19. Mai 2011

DOGTOOTH

Giorgos Lanthimos (Griechenland, 2009)
Zuallererst freut man sich endlich (wieder) etwas aus Griechenland zu sehen, fragt sich aber augenblicklich, weshalb ein Land mit einer so alten und einflussreichen Kultur eine kaum nennenswerte Filmtradition vorzuweisen hat, wie so viele andere europäische Länder.
Aber zurück zum Thema. "Dogtooth" erzählt die verstörende Geschichte dreier Geschwister, die von der Außenwelt völlig abgeschottet im Haus ihrer finanziell gut positionierter Eltern aufwachsen. Wobei: Aufwachsen und Erziehung sind die falschen Begriffe; das ganze ähnelt eher einem Experiment beider psychisch kranker Elternteile, die ihren erwachsenen Kindern ein völlig verqueres Weltbild vermitteln, in dem sie die Region außerhalb des eigenen Hausgrundstück zur Gefahrzone ausrufen, die niemals betreten werden darf. Draußen lauert das Böse, es darf dort (wortwörtlich) kein Fuß auf den Boden gesetzt werden.
Die befremdlichen, pädagogischen Maßnahmen beruhen vor allem auf einer absichtlich falsch vermittelten Benennung von Alltagsobjekten: wenn eine der Schwestern beim Essenstisch nach dem Salzstreuer verlangt, fragt diese, ob sie das Telefon haben könnte, woraufhin ihr die Mutter das Salz reicht. Fragt der Sohn seine Eltern was ein Zombie ist, wird ihm erklärt, es handelt sich dabei um eine wunderschöne, gelbe Blume.

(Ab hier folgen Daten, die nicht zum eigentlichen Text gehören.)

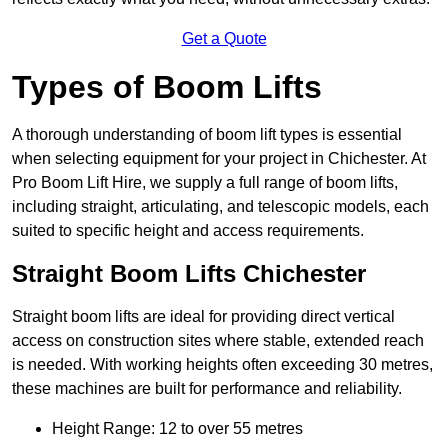
Get a Quote
Types of Boom Lifts
A thorough understanding of boom lift types is essential
when selecting equipment for your project in Chichester. At
Pro Boom Lift Hire, we supply a full range of boom lifts,
including straight, articulating, and telescopic models, each
suited to specific height and access requirements.
Straight Boom Lifts Chichester
Straight boom lifts are ideal for providing direct vertical
access on construction sites where stable, extended reach
is needed. With working heights often exceeding 30 metres,
these machines are built for performance and reliability.
Height Range: 12 to over 55 metres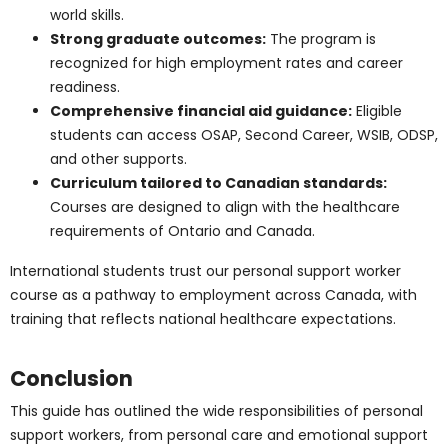
Ontario is one of the leading provinces to study and
work as a PSW. With financial aid options, strong
healthcare infrastructure, and ongoing demand,
students benefit from excellent opportunities.
Support for International
Students
Ontario’s personal support worker programs are
especially attractive for international students:
Pathways to Canadian work permits and
permanent residency:
Many programs guide
students into the Canadian workforce, creating a
clear route toward settlement and career
stability.
Training aligned with Canadian healthcare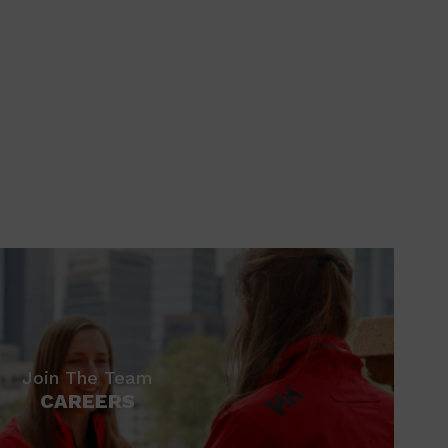
Join The Team
CAREERS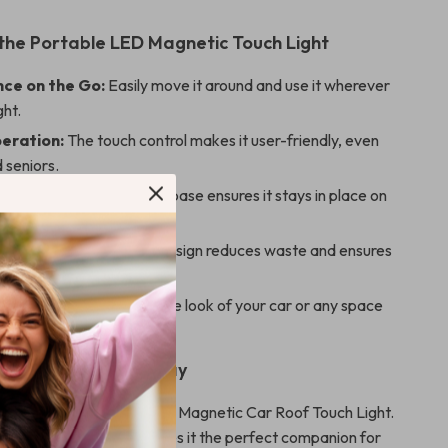
 the Portable LED Magnetic Touch Light
ce on the Go:
Easily move it around and use it wherever
ght.
eration:
The touch control makes it user-friendly, even
d seniors.
d Secure:
The magnetic base ensures it stays in place on
surface.
dly:
USB rechargeable design reduces waste and ensures
g use.
nd Compact:
Enhances the look of your car or any space
ing bright illumination.
r Car’s Interior Today
ar with the Portable LED Magnetic Car Roof Touch Light.
ultifunctional design makes it the perfect companion for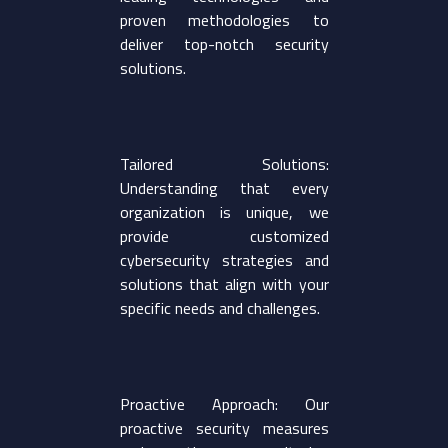
proven methodologies to
deliver top-notch security
solutions.
Tailored Solutions:
Understanding that every
organization is unique, we
provide customized
cybersecurity strategies and
solutions that align with your
specific needs and challenges.
Proactive Approach: Our
proactive security measures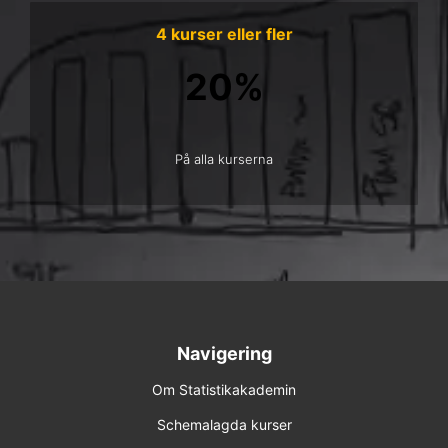
4 kurser eller fler
20%
På alla kurserna
Navigering
Om Statistikakademin
Schemalagda kurser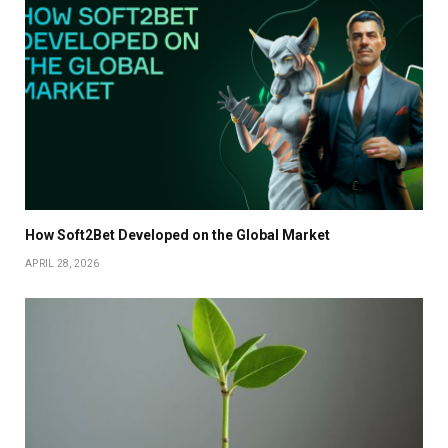
How Soft2Bet Developed on the Global Market
APRIL 28, 2026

Hier geht es um falsch vermittelte Werte, die sich dank der Abschirmung von der Außenwelt ausprägen konnten. Die Eintönigkeit des Daseins führt unweigerlich zur Aggression, Selbstverstümmelung und sogar Inzest. Und die Geschwister bleiben bei allem emotional abgestumpft, reden und agieren wie trainierte Maschinen, erschrecken vor jeder Neuentdeckung innerhalb ihrer kleinen Welt, sind sich aber letztendlich dessen bewusst, dass es auch ein Leben hinter den erbauten Mauern geben muss. Ihre Neugier lässt sie von Tag zu Tag immer mehr hinter die verschlossenen Türen und Gartenhecken schielen.
Zuerst wirkte der Film auf mich recht gekünstelt, zu sehr inszeniert und zu sehr visuell durcharrangiert, doch seine befangene und erstarrte Art erweist sich schließlich als die einzige mögliche Methode, um diese tieftragische Geschichte zu erzählen.